Escrevo porque busco nas palavras, incessantemente, escrever também meu significado. Procuro uma forma de, letra após letra, preencher um vazio, encontrar uma tradução para algum sentimento impossível de saber. Consigo defini-lo apenas pelo que ele não é – e talvez consiga chegar às suas margens, mas não consigo ultrapassar. Não consigo arrancar esse sentimento de dentro, tentar um reconhecimento do que ele é e, enfim, como derrotá-lo. É uma não possibilidade de felicidade – é a sombra de um fim eminente, de um fim que vai chegar – e que pode, inclusive, chegar a qualquer momento. É um buraco no estômago. Uma bolha de ar gelado ou concreto que transita pelo peito as vezes, exatamente no meio. Uma mão que da um nó nesse peito, que impede por alguns segundos que a gente respire. Procuro pelos livros por alguma resposta, algo que coloque nos trilhos de novo uma vida que contemple amor(es), sexo, ter prazer em escrever um trabalho – sentir felicidade em ir trabalhar, voltar a ver aquelas entrelinhas – a beleza nos detalhes.

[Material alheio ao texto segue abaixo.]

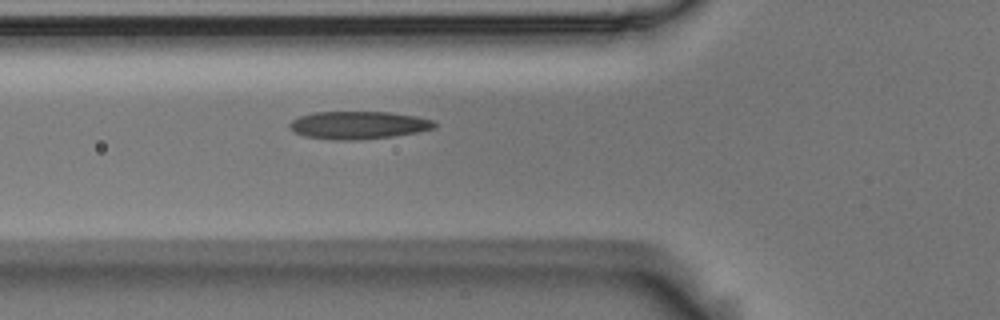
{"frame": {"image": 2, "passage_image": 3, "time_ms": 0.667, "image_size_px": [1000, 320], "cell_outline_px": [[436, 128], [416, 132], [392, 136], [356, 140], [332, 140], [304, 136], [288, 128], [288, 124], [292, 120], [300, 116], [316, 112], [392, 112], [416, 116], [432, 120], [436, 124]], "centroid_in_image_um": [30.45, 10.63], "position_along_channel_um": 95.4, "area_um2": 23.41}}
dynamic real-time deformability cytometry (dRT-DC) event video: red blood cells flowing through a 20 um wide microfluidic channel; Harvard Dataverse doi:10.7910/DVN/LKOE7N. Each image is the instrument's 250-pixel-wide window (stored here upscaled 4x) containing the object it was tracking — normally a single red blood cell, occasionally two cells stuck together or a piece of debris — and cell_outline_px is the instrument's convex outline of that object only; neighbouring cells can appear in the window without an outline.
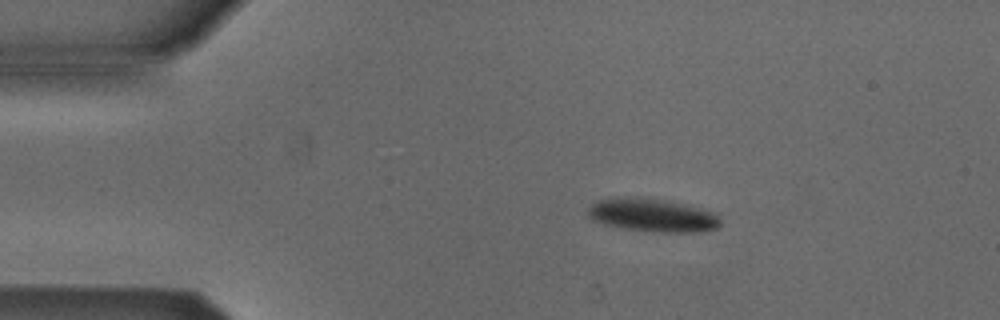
{"species": "Egyptian fruit bat (a non-hibernating species)", "species_latin": "Rousettus aegyptiacus", "temperature_condition": "cold", "stored_images_in_passage": 3, "camera_frame_rate_fps": 3000, "um_per_image_px": 0.085, "animal": {"sex": "male"}, "frame": {"image": 1, "passage_image": 2, "time_ms": 0.333, "image_size_px": [1000, 320], "cell_outline_px": [[720, 224], [716, 228], [696, 232], [660, 232], [624, 228], [604, 224], [592, 220], [588, 216], [588, 208], [592, 204], [600, 200], [664, 200], [712, 212], [720, 220]], "centroid_in_image_um": [55.47, 18.35], "position_along_channel_um": 29.5, "area_um2": 24.1}}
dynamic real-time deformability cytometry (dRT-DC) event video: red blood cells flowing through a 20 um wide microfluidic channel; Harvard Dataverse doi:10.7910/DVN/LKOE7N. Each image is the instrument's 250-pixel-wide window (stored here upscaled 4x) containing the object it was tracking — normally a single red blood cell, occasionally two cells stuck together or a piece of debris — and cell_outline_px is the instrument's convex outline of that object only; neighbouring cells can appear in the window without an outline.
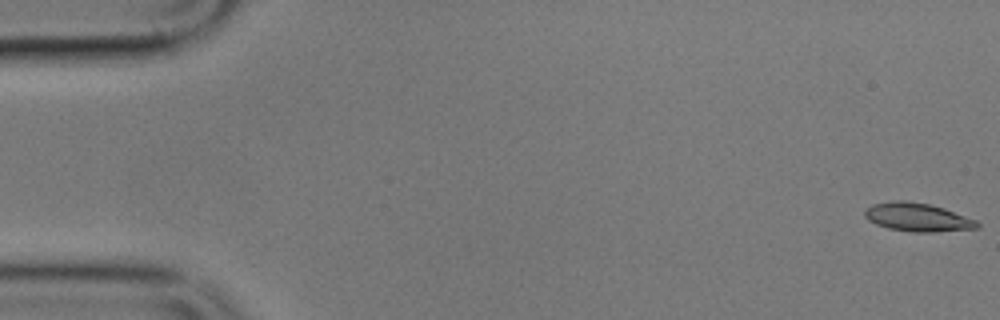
{"species": "common noctule bat (a hibernating species)", "species_latin": "Nyctalus noctula", "temperature_condition": "cold", "stored_images_in_passage": 5, "camera_frame_rate_fps": 3000, "um_per_image_px": 0.085, "animal": {"sex": "male", "body_mass_g": 17.9}, "frame": {"image": 1, "passage_image": 1, "time_ms": 0.0, "image_size_px": [1000, 320], "cell_outline_px": [[980, 228], [936, 232], [912, 232], [888, 228], [876, 224], [868, 220], [864, 216], [864, 212], [872, 204], [892, 200], [904, 200], [928, 204], [944, 208], [976, 220], [980, 224]], "centroid_in_image_um": [77.99, 18.47], "position_along_channel_um": 7.0, "area_um2": 18.67}}
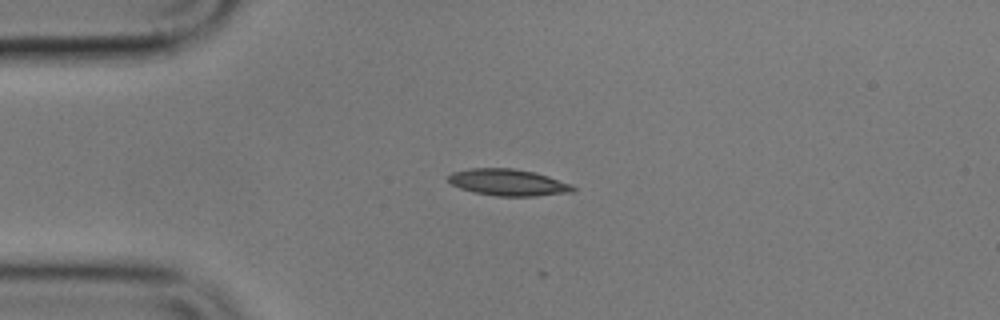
{"frame": {"image": 2, "passage_image": 4, "time_ms": 4.333, "image_size_px": [1000, 320], "cell_outline_px": [[576, 188], [572, 192], [536, 196], [496, 196], [472, 192], [460, 188], [452, 184], [448, 180], [448, 176], [452, 172], [468, 168], [512, 168], [532, 172], [548, 176], [572, 184]], "centroid_in_image_um": [43.18, 15.51], "position_along_channel_um": 41.8, "area_um2": 19.36}}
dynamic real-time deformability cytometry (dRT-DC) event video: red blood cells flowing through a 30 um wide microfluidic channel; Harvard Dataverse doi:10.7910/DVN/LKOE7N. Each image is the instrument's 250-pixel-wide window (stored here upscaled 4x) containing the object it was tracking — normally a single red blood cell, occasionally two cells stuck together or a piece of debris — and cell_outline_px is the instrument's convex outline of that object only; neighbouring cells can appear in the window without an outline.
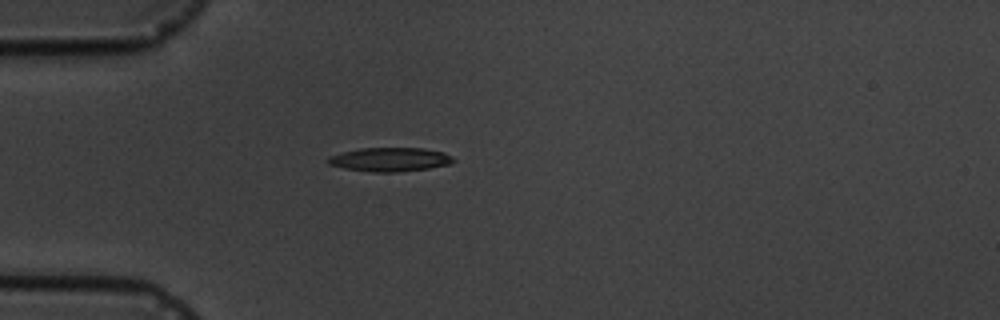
{"species": "common noctule bat (a hibernating species)", "species_latin": "Nyctalus noctula", "temperature_condition": "cold", "stored_images_in_passage": 3, "camera_frame_rate_fps": 3000, "um_per_image_px": 0.085, "animal": {"sex": "male", "body_mass_g": 19.5, "forearm_length_mm": 54.6}, "frame": {"image": 1, "passage_image": 2, "time_ms": 2.0, "image_size_px": [1000, 320], "cell_outline_px": [[456, 160], [448, 164], [428, 168], [396, 172], [372, 172], [344, 168], [328, 164], [328, 156], [360, 148], [424, 148], [444, 152]], "centroid_in_image_um": [33.14, 13.55], "position_along_channel_um": 51.9, "area_um2": 17.28}}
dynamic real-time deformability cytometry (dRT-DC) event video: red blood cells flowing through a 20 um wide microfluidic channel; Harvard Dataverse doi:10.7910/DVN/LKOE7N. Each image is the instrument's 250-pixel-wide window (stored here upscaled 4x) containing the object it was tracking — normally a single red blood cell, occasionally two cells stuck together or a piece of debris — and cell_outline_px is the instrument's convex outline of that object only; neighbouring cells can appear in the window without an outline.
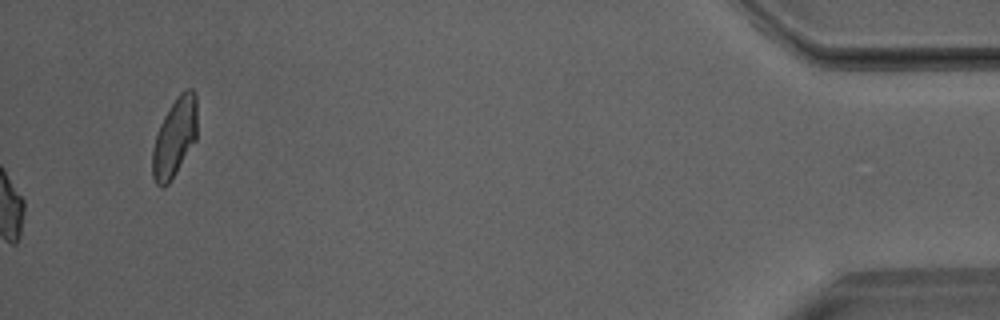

Escrevo em busca de que essas palavras possam ser muletas e me ajudar a levantar – me colocar diante do espelho procurando encarar esse amontoado de células que eu me tornei – alguém que não se importa com o corpo, com os próprios cuidados – alguém que não se sente bem assim, que de repente se deixou levar pelas ansiedades, que perdeu aquele tesão, aquela alegria de viver bem, estar bem, se sentir bem – porque já não faz sentido. Pra que elas se transformem nos saltos recuperando a altura que eu perdi, reerguendo. Eu penso: eu preciso disso. Eu desejo isso com todo o meu coração ou, o que quer que seja esse pedaço de carne no peito que sangra, porque divido da mesma angústia de Saramago – sangra todos os dias. Um aperto insuportável todos os dias, uma tijolada na cabeça.

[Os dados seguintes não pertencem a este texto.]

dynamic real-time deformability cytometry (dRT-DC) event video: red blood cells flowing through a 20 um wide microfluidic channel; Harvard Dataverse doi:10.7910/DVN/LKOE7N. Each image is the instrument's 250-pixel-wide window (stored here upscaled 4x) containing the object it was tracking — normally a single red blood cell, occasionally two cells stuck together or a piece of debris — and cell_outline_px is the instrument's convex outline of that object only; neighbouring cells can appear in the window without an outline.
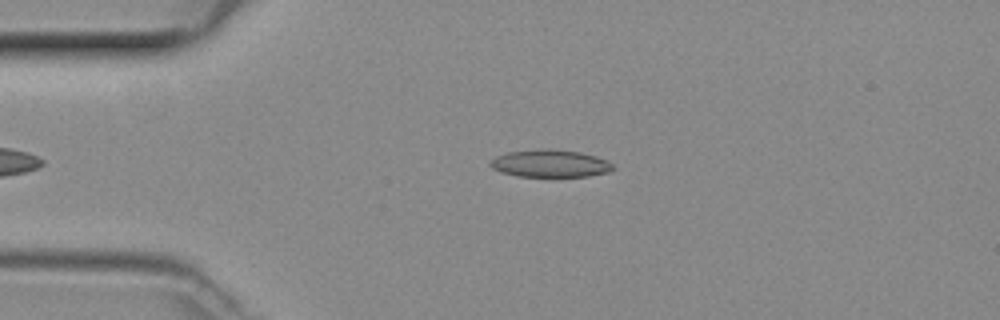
{"species": "common noctule bat (a hibernating species)", "species_latin": "Nyctalus noctula", "temperature_condition": "room temperature", "stored_images_in_passage": 35, "camera_frame_rate_fps": 3000, "um_per_image_px": 0.085, "animal": {"sex": "female", "body_mass_g": 29.2, "forearm_length_mm": 56.3}, "frame": {"image": 1, "passage_image": 2, "time_ms": 0.333, "image_size_px": [1000, 320], "cell_outline_px": [[616, 168], [608, 172], [588, 176], [516, 176], [500, 172], [492, 168], [488, 164], [488, 160], [496, 156], [508, 152], [544, 148], [580, 152], [596, 156], [608, 160]], "centroid_in_image_um": [46.74, 13.89], "position_along_channel_um": 38.3, "area_um2": 19.77}}
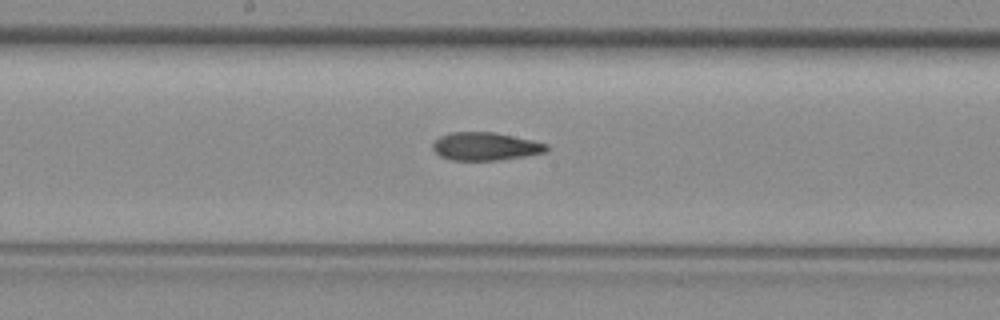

Procuro que cada palavra seja o oxigênio que me falta no dia a dia, aquele oxigênio dos alguns segundos onde a gente “esquece” de respirar. Ou o despertar de algum desligamento que permitimos a mente fazer, também por poucos segundos, mas onde passam mais questionamentos do que poderíamos imaginar: é aquele momento em que se fita profundamente os trilhos do metrô, a rodovia cheia de carros, um prédio bem alto, um penhasco – um impulso insuportável ao abaixo. Ao que tem embaixo.

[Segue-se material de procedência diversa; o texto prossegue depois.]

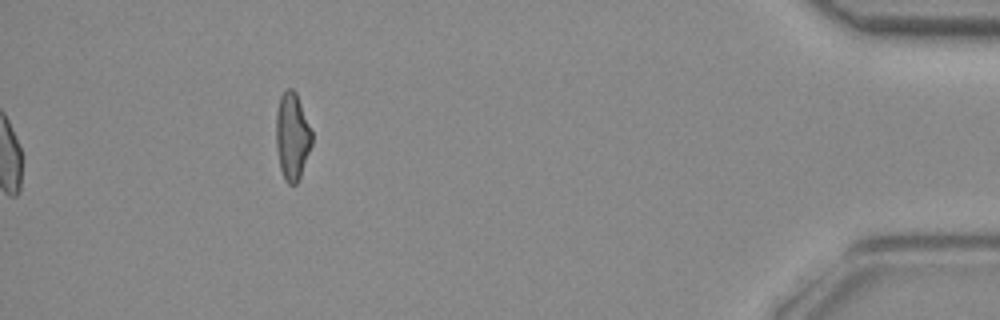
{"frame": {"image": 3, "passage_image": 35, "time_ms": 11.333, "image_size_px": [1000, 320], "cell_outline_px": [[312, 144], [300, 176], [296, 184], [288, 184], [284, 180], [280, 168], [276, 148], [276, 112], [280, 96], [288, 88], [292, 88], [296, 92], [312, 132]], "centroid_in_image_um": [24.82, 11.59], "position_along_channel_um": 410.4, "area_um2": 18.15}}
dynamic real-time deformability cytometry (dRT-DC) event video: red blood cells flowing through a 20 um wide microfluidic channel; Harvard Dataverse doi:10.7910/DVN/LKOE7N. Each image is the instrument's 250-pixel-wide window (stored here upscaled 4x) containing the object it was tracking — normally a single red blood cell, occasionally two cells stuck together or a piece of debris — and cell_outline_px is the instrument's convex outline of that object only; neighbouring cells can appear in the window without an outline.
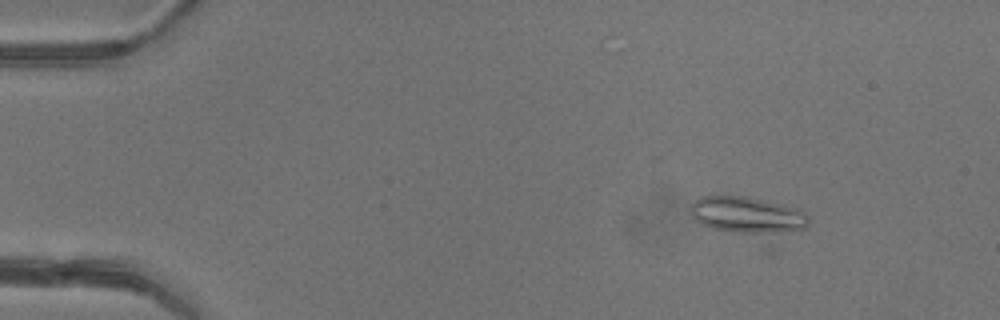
{"species": "common noctule bat (a hibernating species)", "species_latin": "Nyctalus noctula", "temperature_condition": "warm", "stored_images_in_passage": 5, "camera_frame_rate_fps": 3000, "um_per_image_px": 0.085, "animal": {"sex": "female"}, "frame": {"image": 1, "passage_image": 3, "time_ms": 0.667, "image_size_px": [1000, 320], "cell_outline_px": [[808, 224], [804, 228], [776, 252], [764, 252], [700, 224], [692, 216], [692, 204], [700, 196], [744, 196], [780, 204], [796, 208], [804, 212], [808, 216]], "centroid_in_image_um": [63.79, 18.73], "position_along_channel_um": 21.2, "area_um2": 31.67}}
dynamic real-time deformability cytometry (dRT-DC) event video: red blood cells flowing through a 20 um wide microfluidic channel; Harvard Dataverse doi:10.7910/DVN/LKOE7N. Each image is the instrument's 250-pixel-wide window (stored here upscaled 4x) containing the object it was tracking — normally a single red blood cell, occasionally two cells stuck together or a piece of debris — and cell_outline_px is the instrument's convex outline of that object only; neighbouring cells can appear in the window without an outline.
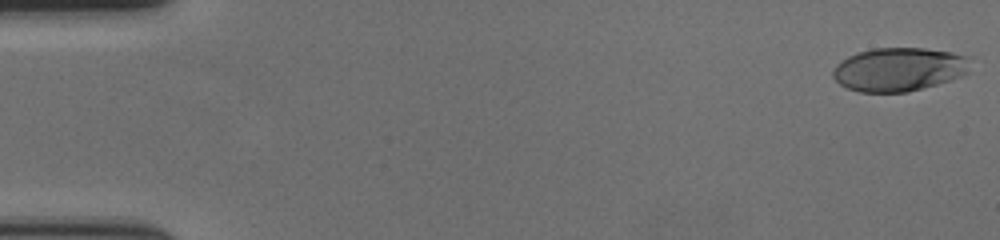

Por fim, esperando que palavras sejam a cola para aqueles momentos não sobrou nada com sentido, nada faz sentido, nada tem sentido. Aqueles momentos em que nossa percepção do mundo rompe nos permitindo ver as coisas mais bizarras sobre ele – e a gente se pergunta:Por quê? Pra quê? Qual o sentido? Aquele momento cuja linha que delimita a passagem pra ele é tão efêmera, tão facilmente atravessada... Aquele adesivo que insiste em descolar, não importa o quando você aperte ele – e que essas palavras sejam isso, o impulso pra que as coisas tenham, sim, sentido. O retorno ao terreno onde a gente vive, não importa o que ou pra quê, porque é assim que as coisas são – e é assim que se vive, no limite, no máximo atribuindo mais algum dos mais variados significados: sexo, futebol, religião...

E a gente volta a viver? É possível, você se pergunta insistentemente todos os dias para você mesma, é possível voltar a viver? É necessário? Você tem uma resposta em mente, você quer responder da melhor forma possível. É possível voltar a viver? Você quer voltar a viver? O que te faz querer viver? Eu não sei o que responder para essas perguntas. Eu não sei.